Textauszug –
Daß sich der gerichtliche Sachverständige letztlich nicht in der Lage gesehen hat, von einem naturwissenschaftlich vollständig gesicherten Unwirksamkeitsnachweis auszugehen, steht der Feststellung der Unwirksamkeit durch den Senat nicht entgegen, weil ein derart hohes Beweismaß dem deutschen Recht fremd ist; für die Beurteilung der Schutzfähigkeit europäischer Patente gelten insoweit keine besonderen Regeln.
Eine therapeutische Wirkung der Beigabe von Trigonellin in bezug auf Haarausfall und Haarwachstum konnte bei peroraler Einnahme von trigonellinhaltigen Mitteln nach alledem nicht erwartet werden. Demnach sieht das Streitpatent mit der Lehre, ein trigonellinhaltiges Mittel zu verwenden, eine Maßnahme vor, bei der sich lediglich die zu erwartende Wirkungslosigkeit der Tri-
gonellinbeigabe verwirklicht. Ä hnlich wie in dem Fall, in dem sich ein zu erwartender Erfolg bei Verwirklichung der patentgemäßen Lehre tatsächlich einstellt , dieser Umstand gegen erfinderische Tätigkeit sprechen kann (vgl. EPA T 249/88 – Milchproduktion/MONSANTO, u.a. auszugsweise bei Jaenichen GRUR Int. 1992, 327, 339; EPA T 60/89 ABl. EPA 1992, 268 = GRUR Int. 1992, 771, 775 – Fusionsproteine/HARVARD, Entscheidungsgründe unter 3.2.5., wo entscheidend darauf abgestellt wird, ob es für den Fachmann naheliegend gewesen wäre, die Idee mit einer angemessenen Erfolgserwartung auszuprobieren; vgl. auch Busse PatG 5. Aufl. § 4 PatG Rdn. 103; Kroher in Singer/Stauder EPÜ 2. Aufl. Art. 56 EPÜ Rdn. 41), muß auch in einem Fall wie dem vorliegenden, in dem sich der zu erwartende Mißerfolg einer Maßnahme verwirklicht, dies als Gesichtspunkt berücksichtigt werden, der einem Heranziehen dieser Maßnahme zur Stützung der erfinderischen Tätigkeit von vornherein entgegensteht. Andernfalls würde der Patentierung von Lehren Tür und Tor geöffnet, die technisch unsinnig sind; es kann auch nach Wegfall des früher im nationalen Recht geltenden Schutzerfordernisses des technischen Fortschritts nicht Sinn des Patentrechts sein, derartige Lehren zu schützen und zu fördern. Dieser Gesichtspunkt muß auch im Rahmen der Prüfung der erfinderischen Tätigkeit berücksichtigt werden. Für den vorliegenden Fall bedeutet dies, daß die Zugabe eines weiteren Stoffs zur Rezeptur eines Heilmittels, durch die eine verbesserte Wirkung des Heilmittels nicht zu erwarten war, zur erfinderischen Tätigkeit nichts beitragen kann, wenn eine verbesserte Wirkung erwartungsgemäß durch diese Zugabe nicht eintritt.

Bereitgestellte Daten –
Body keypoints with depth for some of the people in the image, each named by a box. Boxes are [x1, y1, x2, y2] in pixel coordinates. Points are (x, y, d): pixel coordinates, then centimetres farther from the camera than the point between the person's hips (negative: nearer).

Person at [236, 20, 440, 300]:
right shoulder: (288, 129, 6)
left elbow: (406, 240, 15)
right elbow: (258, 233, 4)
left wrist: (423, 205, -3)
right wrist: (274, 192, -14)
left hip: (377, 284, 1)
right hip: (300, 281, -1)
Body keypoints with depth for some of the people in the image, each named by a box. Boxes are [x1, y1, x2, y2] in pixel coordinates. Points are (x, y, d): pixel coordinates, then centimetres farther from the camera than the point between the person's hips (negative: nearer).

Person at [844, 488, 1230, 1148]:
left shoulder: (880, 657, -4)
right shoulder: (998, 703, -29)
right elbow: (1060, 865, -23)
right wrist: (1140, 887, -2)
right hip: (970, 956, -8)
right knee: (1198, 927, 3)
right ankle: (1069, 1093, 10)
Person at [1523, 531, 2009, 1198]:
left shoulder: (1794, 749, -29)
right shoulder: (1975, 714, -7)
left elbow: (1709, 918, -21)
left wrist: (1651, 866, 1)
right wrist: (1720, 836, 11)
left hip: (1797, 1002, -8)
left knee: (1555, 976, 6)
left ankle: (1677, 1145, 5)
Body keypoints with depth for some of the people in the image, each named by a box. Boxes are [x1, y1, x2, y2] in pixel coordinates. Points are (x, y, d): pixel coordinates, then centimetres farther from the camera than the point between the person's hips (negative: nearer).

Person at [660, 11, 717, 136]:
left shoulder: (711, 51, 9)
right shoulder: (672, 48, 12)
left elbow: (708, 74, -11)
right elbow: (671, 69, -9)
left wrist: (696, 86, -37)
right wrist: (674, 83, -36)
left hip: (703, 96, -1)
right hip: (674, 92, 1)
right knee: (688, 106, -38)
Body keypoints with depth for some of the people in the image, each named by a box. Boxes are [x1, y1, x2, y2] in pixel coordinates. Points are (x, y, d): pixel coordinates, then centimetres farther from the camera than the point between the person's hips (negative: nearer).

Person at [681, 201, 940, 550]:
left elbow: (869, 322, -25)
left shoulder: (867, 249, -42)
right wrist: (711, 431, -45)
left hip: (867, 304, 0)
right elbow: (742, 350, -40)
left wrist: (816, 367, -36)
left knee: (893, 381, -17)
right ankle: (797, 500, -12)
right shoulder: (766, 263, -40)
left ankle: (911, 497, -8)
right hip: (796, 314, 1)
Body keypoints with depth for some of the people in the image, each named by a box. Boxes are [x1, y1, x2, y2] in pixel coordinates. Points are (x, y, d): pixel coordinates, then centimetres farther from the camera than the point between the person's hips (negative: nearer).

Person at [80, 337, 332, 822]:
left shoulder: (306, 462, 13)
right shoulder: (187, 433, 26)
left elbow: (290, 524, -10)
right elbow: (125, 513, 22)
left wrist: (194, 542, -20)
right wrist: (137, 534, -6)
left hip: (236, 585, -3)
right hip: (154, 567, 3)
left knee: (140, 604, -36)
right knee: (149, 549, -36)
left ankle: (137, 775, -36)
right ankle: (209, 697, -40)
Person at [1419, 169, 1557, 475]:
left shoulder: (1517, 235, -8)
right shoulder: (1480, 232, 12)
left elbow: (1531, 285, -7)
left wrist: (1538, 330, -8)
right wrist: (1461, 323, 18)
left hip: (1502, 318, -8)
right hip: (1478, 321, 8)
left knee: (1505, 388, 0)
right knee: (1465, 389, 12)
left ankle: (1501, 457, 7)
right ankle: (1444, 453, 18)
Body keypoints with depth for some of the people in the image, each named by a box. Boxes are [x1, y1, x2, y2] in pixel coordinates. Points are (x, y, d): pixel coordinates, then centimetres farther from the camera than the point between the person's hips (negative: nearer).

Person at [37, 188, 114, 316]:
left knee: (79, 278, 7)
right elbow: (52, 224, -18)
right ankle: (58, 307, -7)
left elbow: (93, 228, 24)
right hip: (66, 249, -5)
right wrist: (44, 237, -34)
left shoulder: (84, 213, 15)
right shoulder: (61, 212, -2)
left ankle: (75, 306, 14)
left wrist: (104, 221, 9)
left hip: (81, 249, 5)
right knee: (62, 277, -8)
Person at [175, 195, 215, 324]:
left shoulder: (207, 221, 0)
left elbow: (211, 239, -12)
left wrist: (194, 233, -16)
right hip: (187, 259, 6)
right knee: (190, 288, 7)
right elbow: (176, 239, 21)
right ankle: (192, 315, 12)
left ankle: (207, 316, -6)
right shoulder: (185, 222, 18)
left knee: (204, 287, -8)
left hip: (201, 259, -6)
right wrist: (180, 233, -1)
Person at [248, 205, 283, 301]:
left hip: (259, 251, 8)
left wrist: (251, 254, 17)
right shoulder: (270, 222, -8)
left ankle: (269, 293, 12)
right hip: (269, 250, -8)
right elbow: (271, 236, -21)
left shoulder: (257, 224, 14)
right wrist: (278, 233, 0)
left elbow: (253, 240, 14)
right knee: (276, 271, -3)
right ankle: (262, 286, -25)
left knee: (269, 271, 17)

Arbeitsfragen –
A. Schreiben Sie aus dem Textauszug die Stelle ab, die bei den Worten „Daß sich der“ beginnt und nach den Worten „keine besonderen Regeln.“ endet.
B. Warum steht dem Textauszug zufolge der fehlende naturwissenschaftlich vollständig gesicherte Unwirksamkeitsnachweis der Feststellung der Unwirksamkeit durch den Senat nicht entgegen?
C. Führen Sie den Textauszug zur erfinderischen Tätigkeit beim Streitpatent im Anschluss an seinen letzten Satz fort.

Ergebnisse je Aufgabe –
A.
Daß sich der gerichtliche Sachverständige letztlich nicht in der Lage gesehen hat, von einem naturwissenschaftlich vollständig gesicherten Unwirksamkeitsnachweis auszugehen, steht der Feststellung der Unwirksamkeit durch den Senat nicht entgegen, weil ein derart hohes Beweismaß dem deutschen Recht fremd ist; für die Beurteilung der Schutzfähigkeit europäischer Patente gelten insoweit keine besonderen Regeln.

B. Weil ein derart hohes Beweismaß dem deutschen Recht fremd ist.

C.
Demnach kann die Zusammensetzung des herzustellenden Mittels aus einer oder zwei einzeln und in Kombination naheliegenden Vitaminkomponenten und einem weiteren, als solchen unwirksamen Stoff erfinderische Tätigkeit
nicht begründen. Auch die anderen Maßnahmen (Verkapselung, Therapieform) enthalten nichts, worauf sich die Annahme erfinderischer Tätigkeit stützen ließe.
Der Senat verkennt nicht, daß andere sachkundige Stellen, insbesondere das Europäische Patentamt und das Bundespatentgericht, in den das Streitpatent und ein Parallelschutzrecht betreffenden Verfahren die Schutzfähigkeit positiv beurteilt haben. Auch wenn dies im Regelfall als gewichtiger Hinweis auf die Schutzfähigkeit anzusehen ist, ergibt sich im vorliegenden Fall daraus nichts zugunsten des Streitpatents, weil die entsprechenden Entscheidungen soweit ersichtlich jeweils zumindest stillschweigend von einer therapeutischen Wirkung von Trigonellin auf den Haarwuchs ausgehen und nicht die vom Senat getroffene Feststellung berücksichtigen, daß eine solche Wirkung nicht vorliegt.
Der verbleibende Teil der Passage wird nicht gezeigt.